Each poem in your collection feels tethered to the one before it; you carry over images, themes, and emotions from piece to piece – almost like nutrients being passed through roots. How did you decide on the arrangement of your poems? Was the order a conscious decision / was an evolution of sorts intended?
The arrangement, I honestly had no idea about when I was editing. I was just writing and playing with the shapes of the poems, and not really thinking about what order they would go in. What I did was put them all up on my bedroom wall and looked at them all together, up there hanging. Then, I just started slowly moving them around on the wall, I would do it every night–either just think about where to move certain poems, or just actually move then to where I thought they made sense. Reading a book by Suzanne Buffam really helped–Past Imperfect. All the poems seemed so strategically placed to create a certain mood and different transitions to surprise, or one poem will start a theme and then it is elaborated on in more detail in another, or a piece of imagery would somehow carry over, but with a difference. So, it was definitely an evolution. It’s also the funnest part.

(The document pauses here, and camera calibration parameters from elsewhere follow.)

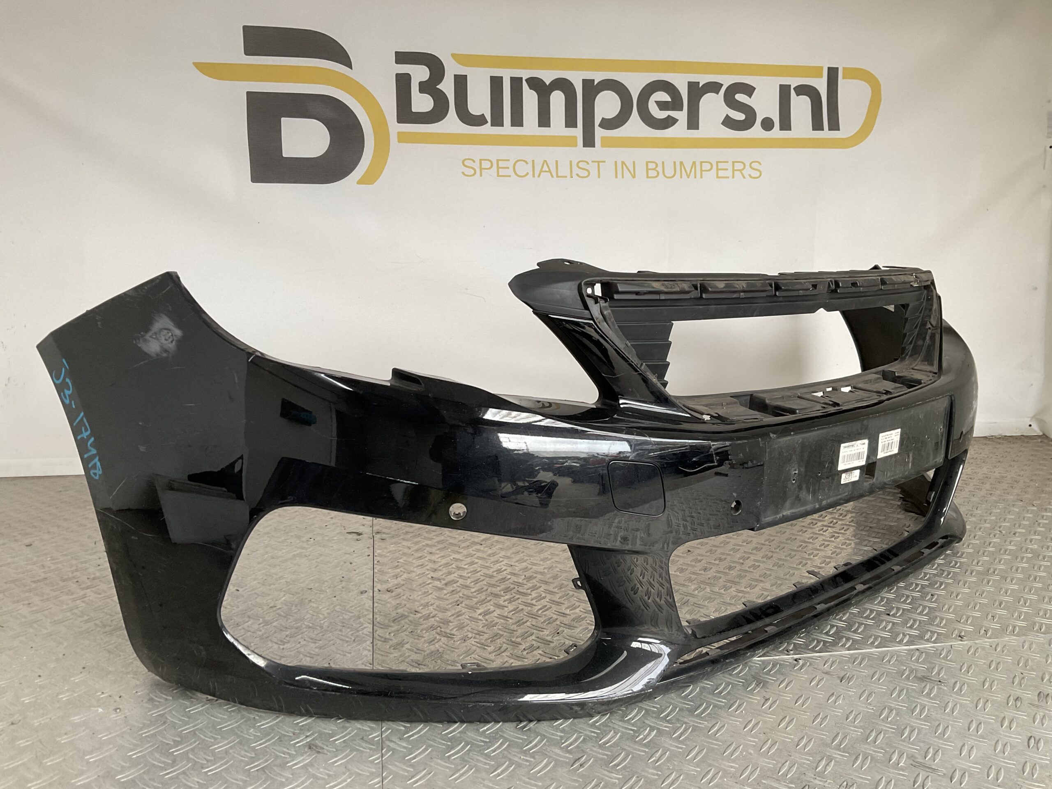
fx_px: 881
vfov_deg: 48.2
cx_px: 526
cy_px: 394
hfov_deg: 61.7
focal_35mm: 29
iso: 64
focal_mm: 3
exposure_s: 1/120
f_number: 1.8
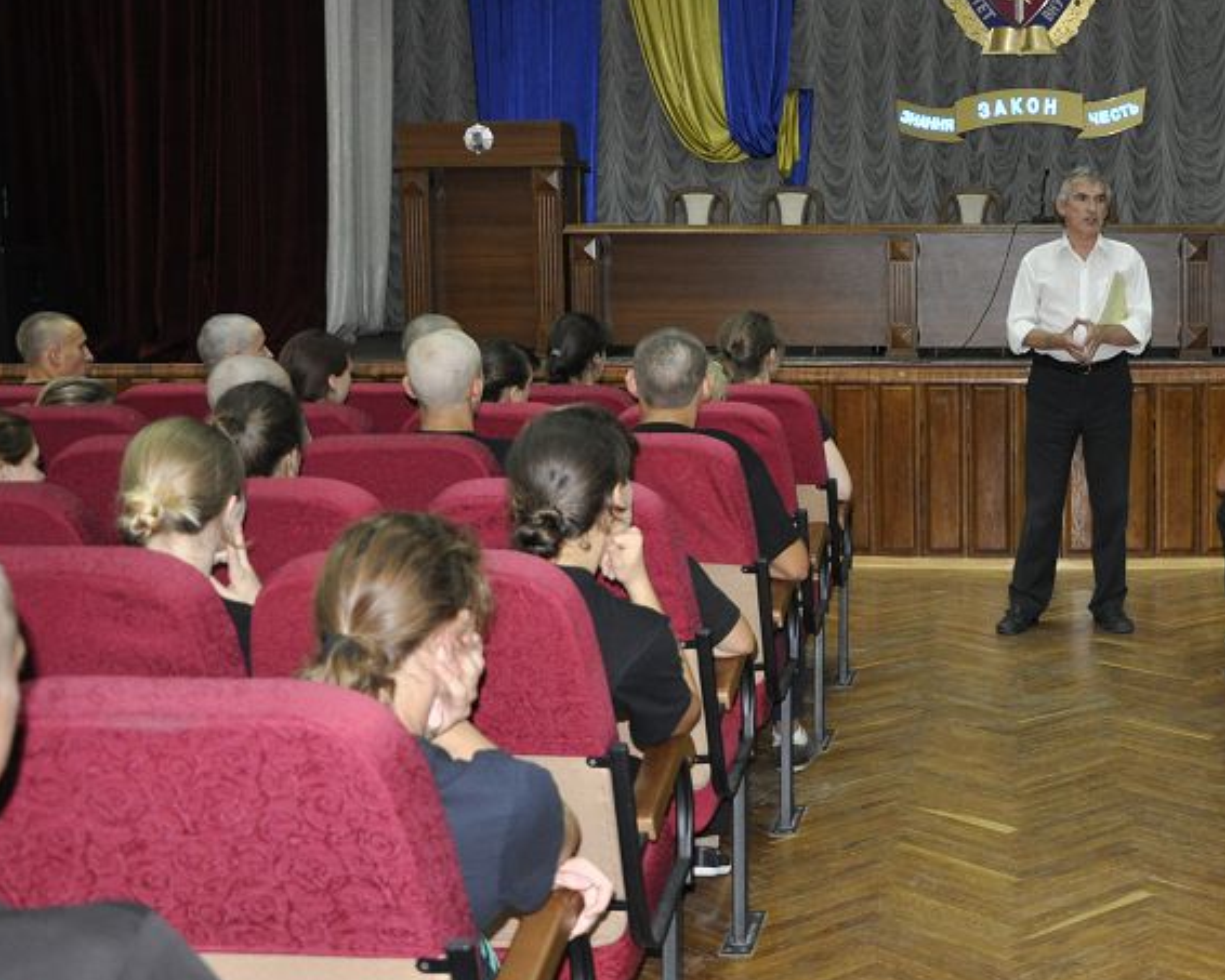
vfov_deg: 27.1
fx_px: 2031
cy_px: 435
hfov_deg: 32.3
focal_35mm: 56
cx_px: 1052
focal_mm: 22
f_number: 3.8
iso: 800
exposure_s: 1/60
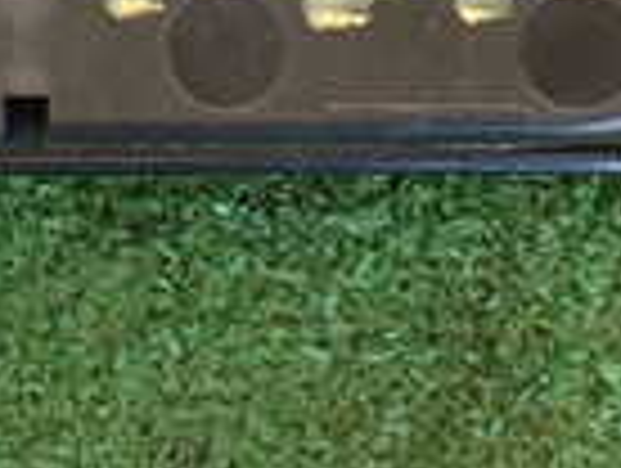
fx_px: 2498
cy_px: -387
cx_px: 32
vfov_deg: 10.1
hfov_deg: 14.0
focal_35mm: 139
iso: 200
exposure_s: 1/60
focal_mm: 5.79
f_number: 2.4
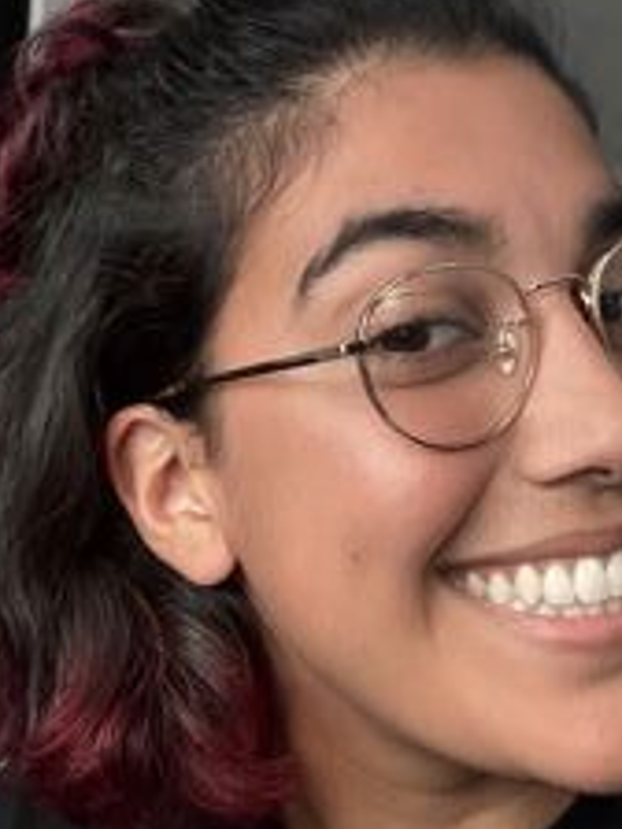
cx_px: 385
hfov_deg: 24.8
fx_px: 1414
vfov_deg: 32.7
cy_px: 377
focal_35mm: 59
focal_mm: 2.69
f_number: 1.9
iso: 640
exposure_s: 1/30
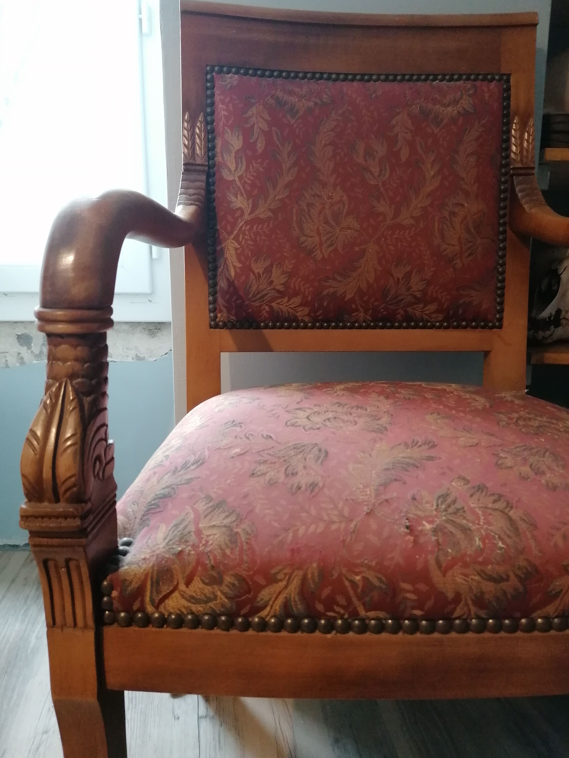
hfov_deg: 49.7
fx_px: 614
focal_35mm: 28
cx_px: 275
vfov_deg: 63.4
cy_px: 379
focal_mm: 4.75
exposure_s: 1/20
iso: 640
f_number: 1.8
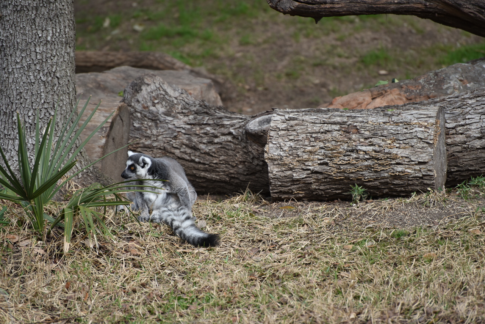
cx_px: 242
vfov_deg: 4.6
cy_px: 162
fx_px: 4042
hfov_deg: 6.9
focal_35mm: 300
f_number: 5.6
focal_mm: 300
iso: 280
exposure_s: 1/640
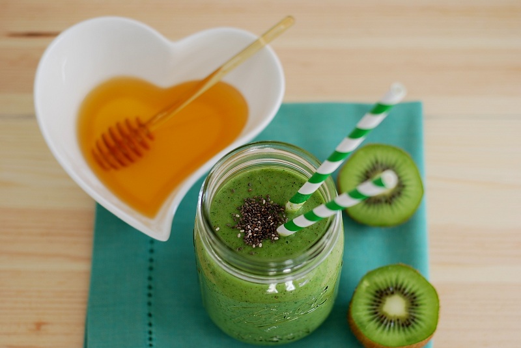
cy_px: 174
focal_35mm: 75
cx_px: 260
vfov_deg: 18.2
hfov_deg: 27.0
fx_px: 1086
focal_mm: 50
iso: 100
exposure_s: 1/60
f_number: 2.5
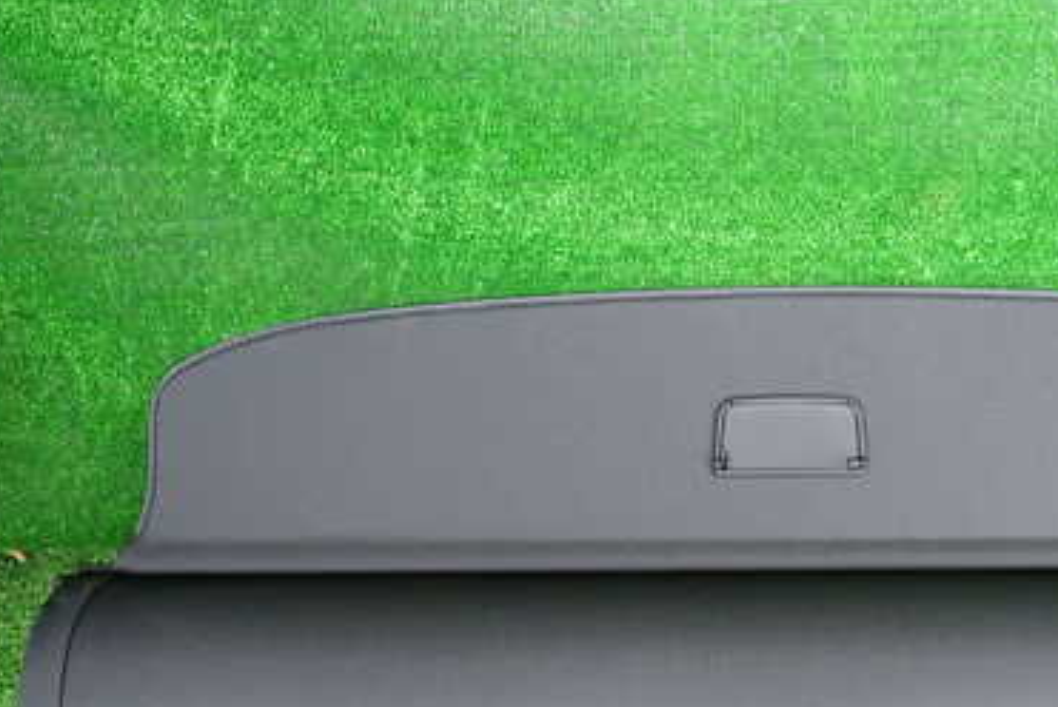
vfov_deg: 31.5
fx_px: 1235
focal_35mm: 42
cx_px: 767
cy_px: 516
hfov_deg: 45.1
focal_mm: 4.5
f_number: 2
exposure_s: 1/60
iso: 500
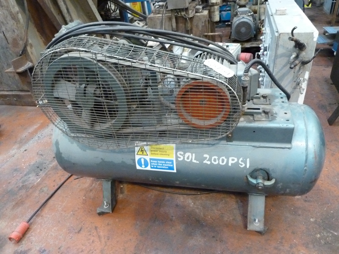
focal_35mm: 25
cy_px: 127
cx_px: 170
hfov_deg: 69.4
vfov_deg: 54.9
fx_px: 245
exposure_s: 1/15
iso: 800
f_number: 3.3
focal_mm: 4.1
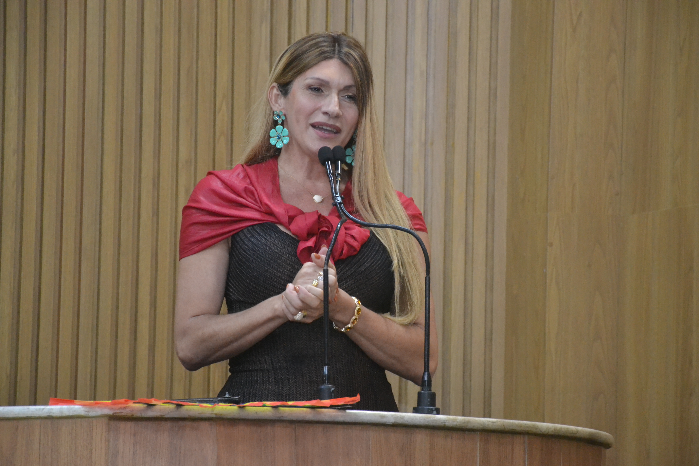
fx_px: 3058
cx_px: 350
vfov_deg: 8.7
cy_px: 233
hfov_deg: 13.0
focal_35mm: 158
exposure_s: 1/100
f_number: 5.6
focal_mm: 105
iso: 3200
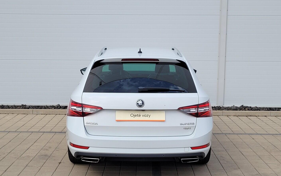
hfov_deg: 66.5
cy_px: 106
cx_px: 141
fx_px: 214
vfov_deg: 44.3
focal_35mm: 28
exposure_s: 1/1453
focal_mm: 5.4
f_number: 1.8
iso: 40
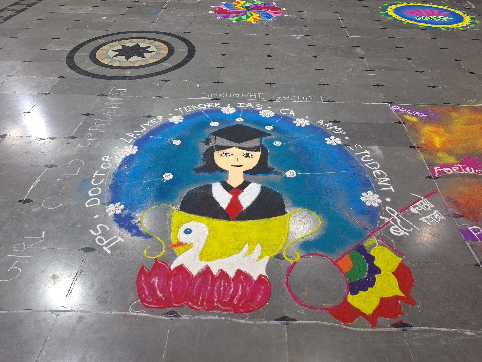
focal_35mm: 23
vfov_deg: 58.9
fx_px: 320
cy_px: 181
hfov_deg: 73.9
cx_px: 241
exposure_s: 1/33
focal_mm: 5.54
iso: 200
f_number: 1.8
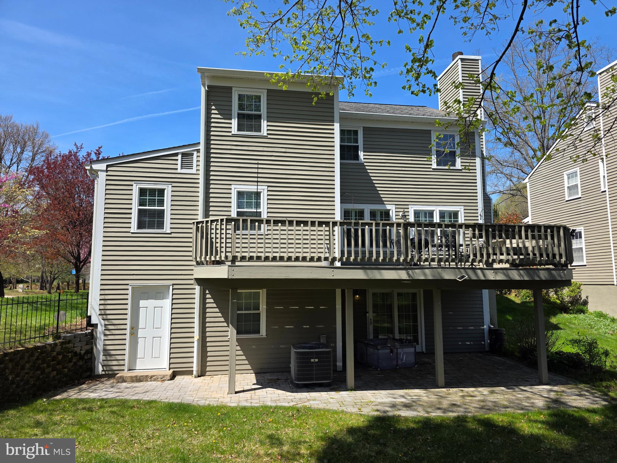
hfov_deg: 73.9
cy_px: 232
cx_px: 308
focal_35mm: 23
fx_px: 410
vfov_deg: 58.9
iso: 80
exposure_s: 1/3707
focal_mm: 6.3
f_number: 1.7
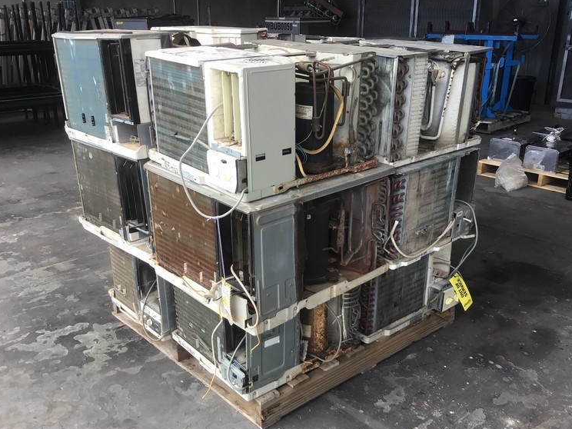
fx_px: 562
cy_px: 231
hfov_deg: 53.9
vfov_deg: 41.8
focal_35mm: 34
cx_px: 298
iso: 25
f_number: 2.4
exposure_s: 1/108
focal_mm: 3.3
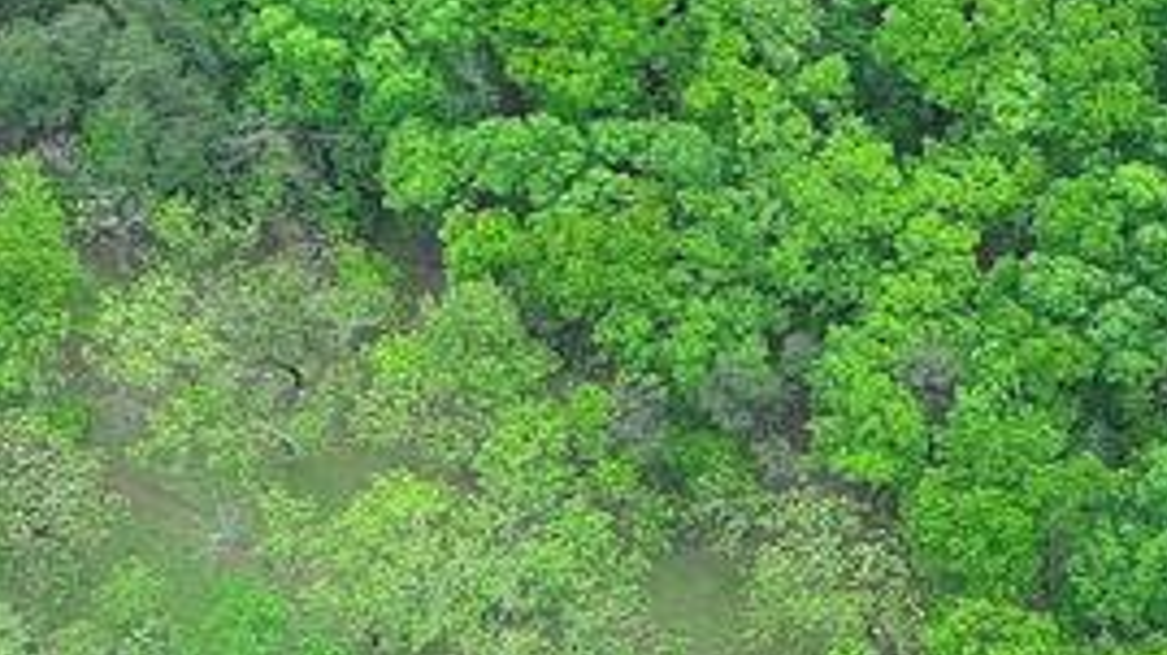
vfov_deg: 5.2
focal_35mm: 231
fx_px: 7145
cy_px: 362
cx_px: 1935
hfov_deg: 9.0
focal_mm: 10.57
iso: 100
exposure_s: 1/276
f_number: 2.8
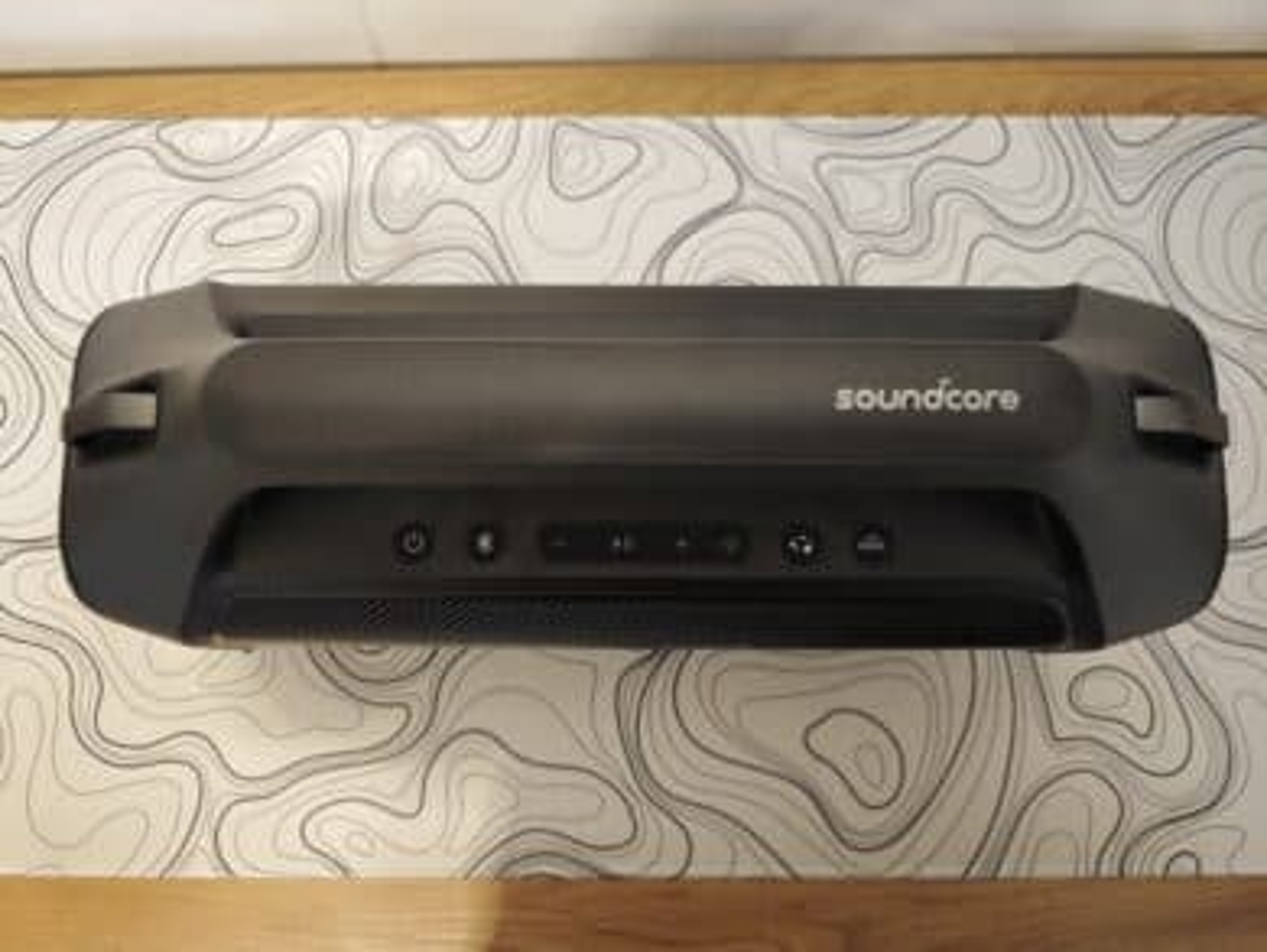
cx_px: 634
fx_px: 842
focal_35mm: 23
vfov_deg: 58.9
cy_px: 476
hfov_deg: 73.9
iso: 1000
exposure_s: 1/25
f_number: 2
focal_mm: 8.72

Love the title! It feels nostalgic, yet somehow defiant. Is there a specific story behind that phrase? What do you hope to convey to readers with “These are not the potatoes of my youth”?
This is so funny. So, I had this dream and it was about the line “now is the winter of your discontent” from a Shakespeare play, so when I woke up I said “these are the potatoes of my youth”, and it had the same kind of sound and metre. You know, and the book has a lot of family stuff in it which is funny, strange, and full of characters and there is a ghost or two, so I decided to go with that, and add the “not” so spice it up.
I guess with the book I wanted to show humour and warmth and people but with all this weird potato stuff too. Like, my mom really likes lobster and potato salad–it would be her last meal probably, so there is a poem about that, and I just wanted to talk about roots but in a fun way, through the potato. I just wanted to I guess show how life is weird and complex and exciting and how we are all just floating around on a giant rock maybe in the middle of nowhere and how strange it is we can do the things we can do, like not float away or be able to grow potatoes.
On that note…what is your favourite kind of potato?
My favourite potato is the Yukon Gold Potatoes cause they are crispy and fully and make the best french fries and mashed potatoes. The others are just fine.
What’s next? Are you working on another volume of poetry or a short fiction project?
I am writing some poems and I have something on the go right now, and I am making notes in my purple notebook and also forgetting to write down stuff so it gets lost forever in space or wherever words come from. I probably have enough for a chapbook so I might put that together first and see how that goes. I am calling it Risk Avoidance right now which is a really terrible title!
What drew you to participate in Canzine? Is this your first time?
I just really like Canzine, I have always loved illustrations and drawing cartoons and I love the imagination that goes into zines and I like their kind of ephemeral qualities because usually there is just so many made. I’ve gone to several over the years and have always had a great time meeting new people and stuff, and I am trying to make a habit of doing more artistic stuff like zines so it would cool to see what everyone is doing.